As far as I know, telecommunications is one of the most regulated industries in the country, and has been for quite some time. Many of the players have doubtless not just grown accustomed to regulation, but have earned a share of the guilt for this sordid state of affairs via "regulatory capture", gaming the rules to avoid real, free-market competition -- much like the alcohol industry and taxi companies have.
This is wrong, but even if this were not the case, ISPs might still end up lobbying the government, like railroads once did. Commenting on such a state of affairs (after providing historical context I don't have time to rehash here), Ayn Rand notes, in Chapter 7 of Capitalism: The Unknown Ideal:
[W]hat could the railroads do, except try to "own whole legislatures," if these legislatures held the power of life or death over them? What could the railroads do, except resort to bribery, if they wished to exist at all? Who was to blame and who was "corrupt"--the businessmen who had to pay "protection money" for the right to remain in business--or the politicians who held the power to sell that right?Sadly, in today's mixed economy, the parties on both side of this battle want it both ways: (1) The now-corrupt businesses, which should instead be competing for profits on merit are lobbying for profits with protection from hard work and competition; and (2) Too many disappointed (or potential) customers are demanding the removal of these regulatory hurdles -- not to unleash the power of the free market, but so an entity (the government) can force some people to subsidize Internet service for others. At best, the ISPs are blind to the fact that government control of their businesses isn't freedom, and those who want broadband are blind to the fact that, in the government, they are putting themselves at the mercy of an entity that is larger and more powerful than the businesses currently getting fat off its rules.
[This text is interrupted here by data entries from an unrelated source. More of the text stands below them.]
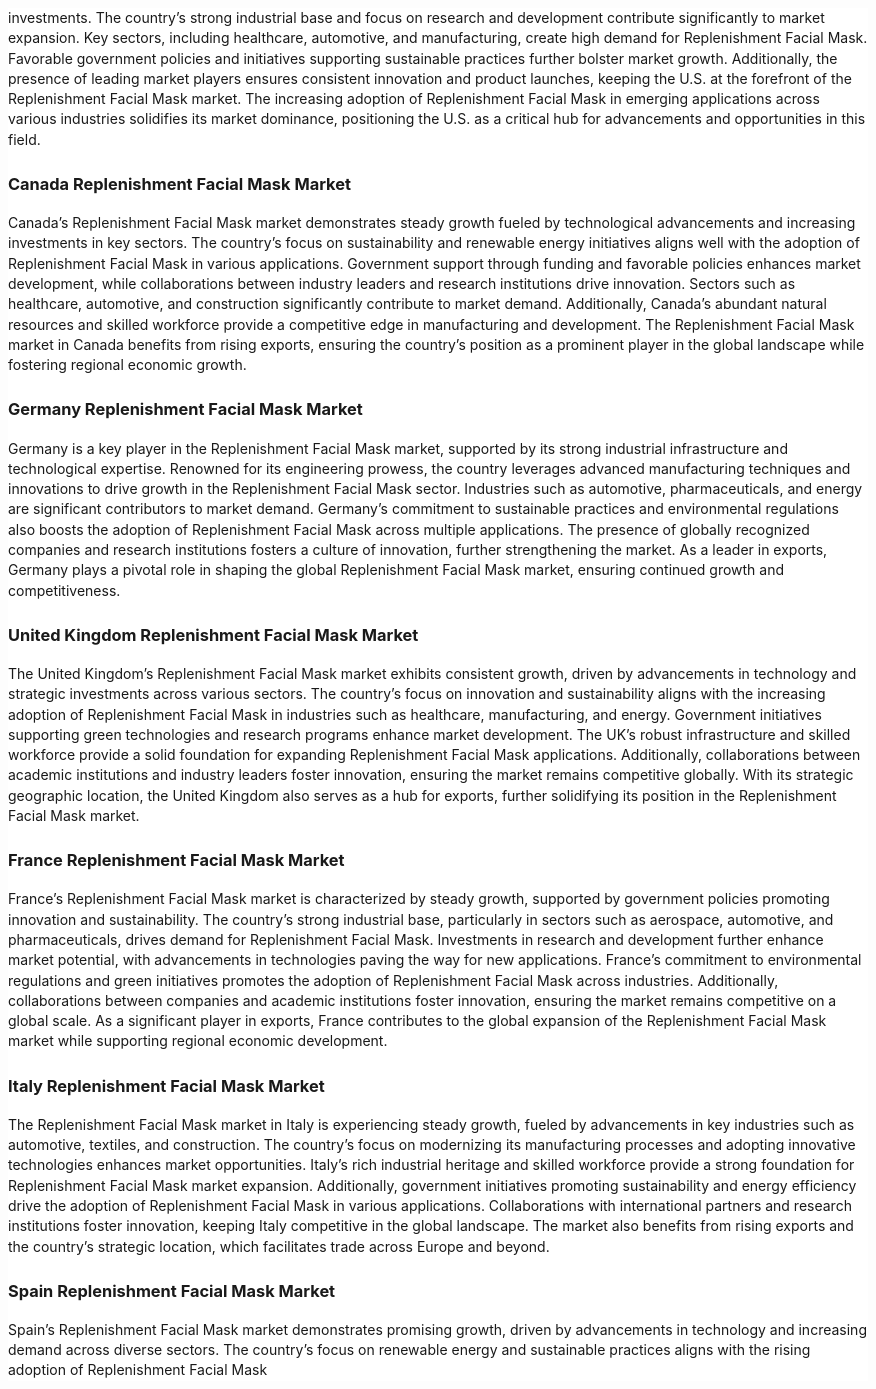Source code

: investments. The country&rsquo;s strong industrial base and focus on research and development contribute significantly to market expansion. Key sectors, including healthcare, automotive, and manufacturing, create high demand for Replenishment Facial Mask. Favorable government policies and initiatives supporting sustainable practices further bolster market growth. Additionally, the presence of leading market players ensures consistent innovation and product launches, keeping the U.S. at the forefront of the Replenishment Facial Mask market. The increasing adoption of Replenishment Facial Mask in emerging applications across various industries solidifies its market dominance, positioning the U.S. as a critical hub for advancements and opportunities in this field.</p><h3>Canada Replenishment Facial Mask Market</h3><p>Canada&rsquo;s Replenishment Facial Mask market demonstrates steady growth fueled by technological advancements and increasing investments in key sectors. The country&rsquo;s focus on sustainability and renewable energy initiatives aligns well with the adoption of Replenishment Facial Mask in various applications. Government support through funding and favorable policies enhances market development, while collaborations between industry leaders and research institutions drive innovation. Sectors such as healthcare, automotive, and construction significantly contribute to market demand. Additionally, Canada&rsquo;s abundant natural resources and skilled workforce provide a competitive edge in manufacturing and development. The Replenishment Facial Mask market in Canada benefits from rising exports, ensuring the country&rsquo;s position as a prominent player in the global landscape while fostering regional economic growth.</p><h3>Germany Replenishment Facial Mask Market</h3><p>Germany is a key player in the Replenishment Facial Mask market, supported by its strong industrial infrastructure and technological expertise. Renowned for its engineering prowess, the country leverages advanced manufacturing techniques and innovations to drive growth in the Replenishment Facial Mask sector. Industries such as automotive, pharmaceuticals, and energy are significant contributors to market demand. Germany&rsquo;s commitment to sustainable practices and environmental regulations also boosts the adoption of Replenishment Facial Mask across multiple applications. The presence of globally recognized companies and research institutions fosters a culture of innovation, further strengthening the market. As a leader in exports, Germany plays a pivotal role in shaping the global Replenishment Facial Mask market, ensuring continued growth and competitiveness.</p><h3>United Kingdom Replenishment Facial Mask Market</h3><p>The United Kingdom&rsquo;s Replenishment Facial Mask market exhibits consistent growth, driven by advancements in technology and strategic investments across various sectors. The country&rsquo;s focus on innovation and sustainability aligns with the increasing adoption of Replenishment Facial Mask in industries such as healthcare, manufacturing, and energy. Government initiatives supporting green technologies and research programs enhance market development. The UK&rsquo;s robust infrastructure and skilled workforce provide a solid foundation for expanding Replenishment Facial Mask applications. Additionally, collaborations between academic institutions and industry leaders foster innovation, ensuring the market remains competitive globally. With its strategic geographic location, the United Kingdom also serves as a hub for exports, further solidifying its position in the Replenishment Facial Mask market.</p><h3>France Replenishment Facial Mask Market</h3><p>France&rsquo;s Replenishment Facial Mask market is characterized by steady growth, supported by government policies promoting innovation and sustainability. The country&rsquo;s strong industrial base, particularly in sectors such as aerospace, automotive, and pharmaceuticals, drives demand for Replenishment Facial Mask. Investments in research and development further enhance market potential, with advancements in technologies paving the way for new applications. France&rsquo;s commitment to environmental regulations and green initiatives promotes the adoption of Replenishment Facial Mask across industries. Additionally, collaborations between companies and academic institutions foster innovation, ensuring the market remains competitive on a global scale. As a significant player in exports, France contributes to the global expansion of the Replenishment Facial Mask market while supporting regional economic development.</p><h3>Italy Replenishment Facial Mask Market</h3><p>The Replenishment Facial Mask market in Italy is experiencing steady growth, fueled by advancements in key industries such as automotive, textiles, and construction. The country&rsquo;s focus on modernizing its manufacturing processes and adopting innovative technologies enhances market opportunities. Italy&rsquo;s rich industrial heritage and skilled workforce provide a strong foundation for Replenishment Facial Mask market expansion. Additionally, government initiatives promoting sustainability and energy efficiency drive the adoption of Replenishment Facial Mask in various applications. Collaborations with international partners and research institutions foster innovation, keeping Italy competitive in the global landscape. The market also benefits from rising exports and the country&rsquo;s strategic location, which facilitates trade across Europe and beyond.</p><h3>Spain Replenishment Facial Mask Market</h3><p>Spain&rsquo;s Replenishment Facial Mask market demonstrates promising growth, driven by advancements in technology and increasing demand across diverse sectors. The country&rsquo;s focus on renewable energy and sustainable practices aligns with the rising adoption of Replenishment Facial Mask
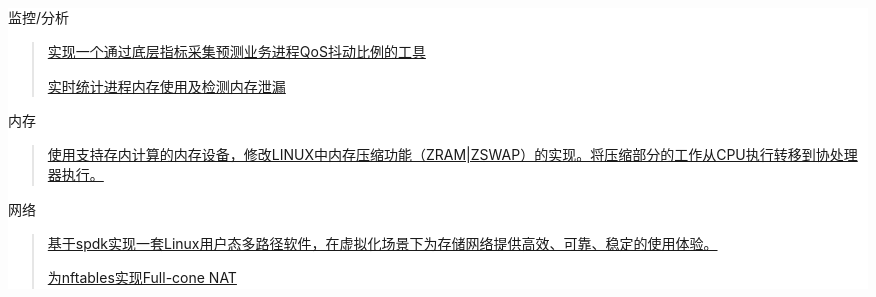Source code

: 

监控/分析

> [实现一个通过底层指标采集预测业务进程QoS抖动比例的工具](https://github.com/oscomp/proj122-predict-QOS-jitter-ratio-for-proces)
>
> [实时统计进程内存使用及检测内存泄漏](https://github.com/oscomp/proj19-process-memory-tracker)



内存

> [使用支持存内计算的内存设备，修改LINUX中内存压缩功能（ZRAM|ZSWAP）的实现。将压缩部分的工作从CPU执行转移到协处理器执行。](https://github.com/oscomp/proj192-zram-with-pim)



网络

> [基于spdk实现一套Linux用户态多路径软件，在虚拟化场景下为存储网络提供高效、可靠、稳定的使用体验。](https://github.com/oscomp/proj113-spdk-based-io-multi-path)
>
> [为nftables实现Full-cone NAT](https://github.com/oscomp/proj104-full-cone-nat)
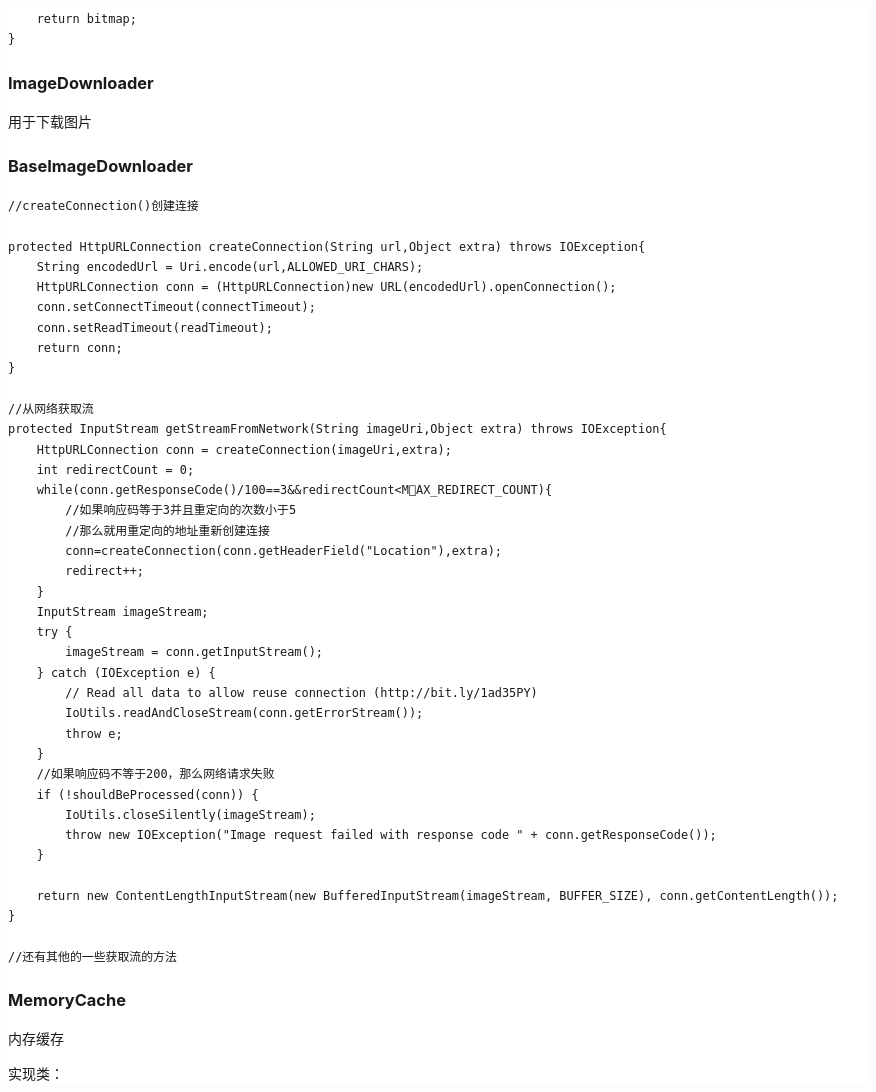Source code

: 		return bitmap;
	}

### ImageDownloader

用于下载图片

### BaseImageDownloader

	//createConnection()创建连接
	
	protected HttpURLConnection createConnection(String url,Object extra) throws IOException{
		String encodedUrl = Uri.encode(url,ALLOWED_URI_CHARS);
		HttpURLConnection conn = (HttpURLConnection)new URL(encodedUrl).openConnection();
		conn.setConnectTimeout(connectTimeout);
		conn.setReadTimeout(readTimeout);
		return conn;
	}
	
	//从网络获取流
	protected InputStream getStreamFromNetwork(String imageUri,Object extra) throws IOException{
		HttpURLConnection conn = createConnection(imageUri,extra);
		int redirectCount = 0;
		while(conn.getResponseCode()/100==3&&redirectCount<MAX_REDIRECT_COUNT){
			//如果响应码等于3并且重定向的次数小于5
			//那么就用重定向的地址重新创建连接
			conn=createConnection(conn.getHeaderField("Location"),extra);
			redirect++;
		}
		InputStream imageStream;
		try {
			imageStream = conn.getInputStream();
		} catch (IOException e) {
			// Read all data to allow reuse connection (http://bit.ly/1ad35PY)
			IoUtils.readAndCloseStream(conn.getErrorStream());
			throw e;
		}
		//如果响应码不等于200，那么网络请求失败
		if (!shouldBeProcessed(conn)) {
			IoUtils.closeSilently(imageStream);
			throw new IOException("Image request failed with response code " + conn.getResponseCode());
		}

		return new ContentLengthInputStream(new BufferedInputStream(imageStream, BUFFER_SIZE), conn.getContentLength());
	}
	
	//还有其他的一些获取流的方法
	
### MemoryCache 

内存缓存

实现类：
Perhaps, if we wanted cheap, "blazing fast" Internet (and better ISPs), we (and any pro-capitalist ISP's out there) should agitate for a prohibition of the government from interfering in the economy. Then, the profit motive could work again for cheaper, higher quality service, and the people who actually used it would be the ones paying for it. (As an added benefit, for those concerned with any remaining people "under-served" by the freer market, they would be free to subsidize (at lower cost) as many as they could afford.)
One final note: As much as I disapprove of regulatory capture, it is ironic that this phenomenon seems to be all that (temporarily) stands in the way of a de facto government takeover of the Interent (via loot-funded competition) in some states.